Regarding bus inter-arrival times how to determine how much empirical data we must collect and how can we determine the required sample size from this collection in order to get a statistical significant representation?

Regards

2. Jan 12, 2012

SW VandeCarr

The obvious problem I have with this is that you are not describing a random process. If by "inter-arrival times" you mean the time windows where passengers can most conveniently transfer, this would involve the variability around expected arrival times. What hypothesis are you testing?

Last edited: Jan 12, 2012
3. Jan 13, 2012

Mark J.

Hi by inter-arrival times I mean the interval between arrival of first and second bus at the same bus stop;
My hypothesis is that it is exponential as it is usually described in most literature but strange that from empirical data collected the distribution that fits is log-normal.
Maybe I am doing something wrong but not quite sure

Regards

4. Jan 13, 2012

SW VandeCarr

You really haven't described a hypothesis.

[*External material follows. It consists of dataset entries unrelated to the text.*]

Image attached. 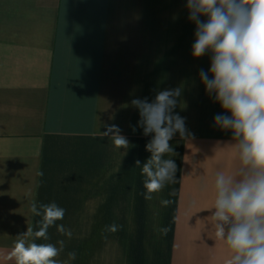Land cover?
Returning <instances> with one entry per match:
<instances>
[{"label":"crops","instance_id":"obj_1","mask_svg":"<svg viewBox=\"0 0 264 264\" xmlns=\"http://www.w3.org/2000/svg\"><path fill=\"white\" fill-rule=\"evenodd\" d=\"M188 16L186 0H0V264H15L16 237L38 230L32 201L66 210L57 223L72 237L51 227L36 242L64 240L57 259L74 251L69 264H225L230 251L211 217L214 178L239 161L232 132L214 124L230 113L190 86L198 78L201 87L211 54L193 57ZM176 88L174 114L190 135L169 142L176 182L148 201L141 167L152 134L143 135L131 101ZM113 124L128 149L101 135ZM112 223L122 227L104 232Z\"/></svg>","mask_w":264,"mask_h":264},{"label":"clouds","instance_id":"obj_2","mask_svg":"<svg viewBox=\"0 0 264 264\" xmlns=\"http://www.w3.org/2000/svg\"><path fill=\"white\" fill-rule=\"evenodd\" d=\"M186 8L188 19L196 26L193 57L211 54L210 69L199 73L201 82L206 93L214 95L215 102L230 113L217 114L214 124L232 132L239 161L234 173H215L211 208L215 236L230 251L225 264H264V0H186ZM180 94L181 89L176 88L158 92L151 102L147 98L131 101L139 110L138 126L143 135L152 134L145 146L151 155L141 167L142 195L148 201L167 184L176 182L177 165L166 158L174 155L169 142L176 133L182 139L190 135L185 119L174 114ZM106 128L100 132L103 137L111 139L117 149L129 148V140L117 125ZM136 165L141 166V162L137 160ZM171 203L170 199L160 201L162 207ZM29 211L41 217L38 230L28 227L18 235L9 259L15 264H69L75 260L74 251L67 253L66 261L57 259L64 251V240L56 244L36 242L48 241L51 227L72 237L71 229L57 223L66 210L55 202L37 205L32 201ZM121 227L112 223L104 232L116 233ZM169 230L158 229L165 236Z\"/></svg>","mask_w":264,"mask_h":264},{"label":"rangeland","instance_id":"obj_3","mask_svg":"<svg viewBox=\"0 0 264 264\" xmlns=\"http://www.w3.org/2000/svg\"><path fill=\"white\" fill-rule=\"evenodd\" d=\"M211 78V77H210ZM147 79H149V78H147ZM168 81H170L171 79H173V80H175V84H177V85H182V83L183 84H186L185 83V81L187 80V78H166ZM189 79V78H188ZM189 83H191L190 84V86H192V88H194L193 89V91L195 92H193L194 93V95H198L199 97H201L202 98V95L204 96V98H205V101L207 100H210V95L209 94H207L206 93V90H205V86H204V84L201 82V79H200V83L202 84L201 85V87H200V85H199V82H198V78H190L189 79ZM199 87V88H198ZM198 88V90H196ZM184 90V89H183ZM196 90V91H195ZM199 90L200 91H202V95L199 93ZM198 91V92H197ZM213 96V95H212ZM204 101V100H203ZM199 102V101H198ZM202 102V100L200 101V103Z\"/></svg>","mask_w":264,"mask_h":264}]
</instances>
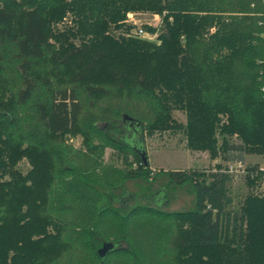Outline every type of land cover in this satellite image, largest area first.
<instances>
[{
	"label": "trees",
	"instance_id": "1",
	"mask_svg": "<svg viewBox=\"0 0 264 264\" xmlns=\"http://www.w3.org/2000/svg\"><path fill=\"white\" fill-rule=\"evenodd\" d=\"M139 12L162 18L158 44L110 35ZM67 19L74 28L62 31ZM263 89L264 0H0V264H264V197L233 216L234 176L221 168L167 173L193 186L187 212L122 214L100 208L95 189L151 178L135 134L145 143L181 132L188 150L227 163L264 155ZM218 130L242 142L225 141L221 154ZM68 135L86 150L65 144ZM107 148L123 168L103 163ZM67 178L78 185L66 195ZM105 242L123 248L101 262Z\"/></svg>",
	"mask_w": 264,
	"mask_h": 264
},
{
	"label": "rangeland",
	"instance_id": "2",
	"mask_svg": "<svg viewBox=\"0 0 264 264\" xmlns=\"http://www.w3.org/2000/svg\"><path fill=\"white\" fill-rule=\"evenodd\" d=\"M60 25L62 31L74 28V24L70 22V19L63 21ZM162 25V18L159 15L149 12L130 13L127 16V20L121 26L112 27L110 35L116 40L121 38L140 39L149 43L158 44V36L161 33ZM139 30L144 31L145 34L139 35ZM59 83H63L61 85H67L65 78H61ZM91 112V110L86 112L82 120L83 125H92L90 123ZM172 115L176 123L182 125L186 123L184 112L175 110ZM98 126L102 127L103 125L98 124ZM217 137L221 154L223 153L222 148L225 141L232 144H240L242 142L238 135L229 137L222 134L221 130H218ZM64 142L75 150H86L84 139L80 135L65 136ZM93 144L98 145L97 142H93ZM145 148L149 158V166L154 169L152 170L153 174L151 178L128 180L118 188L95 187L96 191L102 197L99 205L100 208L111 207L122 214L137 207H152L167 213L192 211L196 205L193 186L190 184L175 186L170 183L167 173L174 170H191L203 174L214 172L218 168H221L220 171H224L228 166V163L224 162L221 157L212 160L208 152L188 150L186 148L185 138L181 132H165L163 134H155L152 138L145 137ZM102 161L106 165L118 169L123 168L122 156L119 152L110 148L105 149ZM244 161L248 166L264 167V155H248L244 157ZM133 167L136 166L134 165ZM16 169L23 176H26L31 170V166L29 161L23 159L17 164ZM63 185L62 191L67 195L66 190L70 187H76L78 183L77 181H73L72 178H67ZM160 190L164 191L168 201L167 205L157 206L143 199V197H148ZM62 191H56V194L58 192L60 194ZM127 194L135 198L130 199L126 203L119 202V198L125 197ZM230 196L233 202L228 208V211L233 216L234 214L240 215L242 206L248 197L251 196L260 199L264 197V184L258 181L250 186L244 177H235L230 185ZM157 201L160 203L159 199ZM72 240L77 241L79 237L75 235Z\"/></svg>",
	"mask_w": 264,
	"mask_h": 264
},
{
	"label": "water",
	"instance_id": "3",
	"mask_svg": "<svg viewBox=\"0 0 264 264\" xmlns=\"http://www.w3.org/2000/svg\"><path fill=\"white\" fill-rule=\"evenodd\" d=\"M123 121L129 122L131 126L136 125L138 129L141 128V123L129 117L128 115H123ZM130 146L140 156L143 165L145 167H149L148 154L145 148V143H143L141 136L135 134L134 137L130 140ZM132 198H135V197L127 194L125 197L119 198V202L126 203ZM143 199L151 204L154 203L157 206H162V205L164 206L168 204V201L165 197L163 190H160L154 194H151L148 197H143ZM157 199L160 200V203H158ZM122 248L123 246L121 244H115L113 242H105L98 249L97 254L101 262H103L108 255Z\"/></svg>",
	"mask_w": 264,
	"mask_h": 264
},
{
	"label": "built area",
	"instance_id": "4",
	"mask_svg": "<svg viewBox=\"0 0 264 264\" xmlns=\"http://www.w3.org/2000/svg\"><path fill=\"white\" fill-rule=\"evenodd\" d=\"M139 35H144V31L139 30ZM264 90V89H263ZM225 173L232 175L235 177H250L255 179L257 177H261L260 182L264 184V167L258 166L254 168L253 166H248L245 162H233L228 163L227 168L224 170Z\"/></svg>",
	"mask_w": 264,
	"mask_h": 264
},
{
	"label": "crops",
	"instance_id": "5",
	"mask_svg": "<svg viewBox=\"0 0 264 264\" xmlns=\"http://www.w3.org/2000/svg\"><path fill=\"white\" fill-rule=\"evenodd\" d=\"M152 169V168H151ZM152 170H154V169H152Z\"/></svg>",
	"mask_w": 264,
	"mask_h": 264
}]
</instances>
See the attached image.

One hypothesis is that on average, the bus is on time or early. The alternative hypothesis might be that the bus on average is late. This is a useful way to phrase it since it allows you to use the normal or lognormal distribution based on the Central Limit Theorem (CLT). You would calculate the sample mean and variance of the time between arrivals in the usual way. You would also specify an ideal or scheduled time interval, say 15 minutes (use 0.25 hr). If the curve is skewed to the right, as I expect if this is a realistic situation, you would do a log transform to obtain a hopefully symmetric curve for hypothesis testing. Note the ideal (on time) value would be to the left of the mean on the transformed curve. You want to evaluate the difference between the ideal (on time) value on time and the transformed mean using the normal assumptions.

Don't be concerned with the idea that the initial distribution might have been exponential. If it was, your calculated standard deviation should be close to the actual rate parameter. Note, I don't fully understand your problem, so I sort of invented one that seems to fit your concerns.

EDIT: If this is to be your hypothesis, the sample size is a secondary consideration. 100 arrival time intervals is more than adequate. There should be at least 30 for a one sided alpha=0.05. The key thing is to frame your problem so you can do hypothesis testing.

Last edited: Jan 13, 2012
5. Jan 18, 2012

Mark J.

I am working on a problem of modeling bus arrival data so I gathered data from different bus stops.I found general descriptive statistics parameters and make some tests on Minitab but for every stop there are different distributions fitting like Wei bull , Logistics,Log normal.After transforming box cox transformation my data fit to normal distribution.
I have the sensation of missing something or maybe making something wrong on my way.
Please some advice could be appreciated or maybe some good book on this topics.
Regards